I also try another way using Jeremy’s advice in other topic regarding this task. And have a problem excluding even numbers from the sum. Although the sum is calculated correctly (almost, have to find a decent way to add 1 to it).
The problem is that there appears to be an infinite loop. Any idea how to add conditions keeping only odd numbers?

function sumFibs(num) {
let prevNum=0
let currNum=1
let sum=0
for (currNum;currNum<num;currNum=sum){
if(currNum % 2===1){
sum=currNum+prevNum
prevNum=currNum
}
}
return sum
}

Regarding your question Jeremy, the first part of my code does the job for odd numbers. For all Fibonacci numbers it was done by the code from my previous message.

function sumFibs(num) {
let prevNum=0
let sum=0
let newArr=[0,1]
for (let currNum=1;currNum<=num;currNum=sum){
sum=currNum+prevNum
newArr.push(sum)
prevNum=currNum
}
console.log(newArr)
let sum2=0
for (let i=1;i<newArr.length-1;i++){
if (newArr[i]%2===1){
sum2=sum2+newArr[i]
}
}
return sum2
}

Hello Randall.
I thought I can do it. Thanks.

What do you guys think? Is this a legit solution or a half-arsed attempt?

Your variable name ‘sum’ I think is hiding your intent. Isn’t that really ‘nextNum’?

It’s also usually a bit of a red flag if you have a variable named like ‘sum2’. Would you easily understand this code when reading it 2 months from now?

function sumFibs(num) {
let prevNum=0
let sum=1
let nextNum=0
for (let currNum=1;nextNum<=num;currNum=nextNum){
nextNum=currNum+prevNum
if (nextNum%2===1 && nextNum<=num){
sum=sum+nextNum
}
prevNum=currNum
}
return sum
}

Is the correct answer for case of sumFibs(1) 2 or 1? My code of course provide answer 2.

UPD. Already saw that the first suggested solution is the same. Thank you for helping.
Still, if you have any comments, please let me know.

yes, at first there was sum<=num.
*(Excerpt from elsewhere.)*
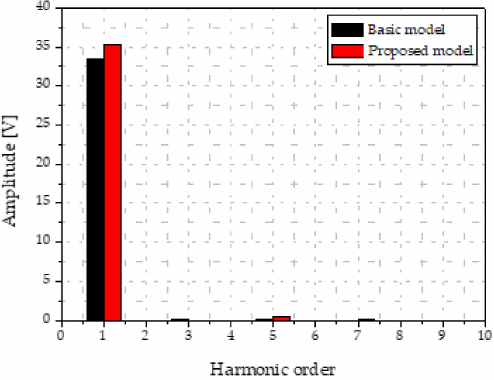
Figure 11. Characteristics of total harmonic distortion (THD) of the back EMF waveforms.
But it did not work for one of the cases (smart choice of cases:)). So I changed it.
What about the case of 1? Is the right answer 1 or 2?

The first two numbers are always f_0 = 0 and f_1 = 1. The pattern from there is that f_n = f_(n - 1) + f_(n - 2), so f_2 = f_1 + f_0 = 1 + 0 = 1, f_3 = f_2 + f_1 = 1 + 1 = 2 and so on.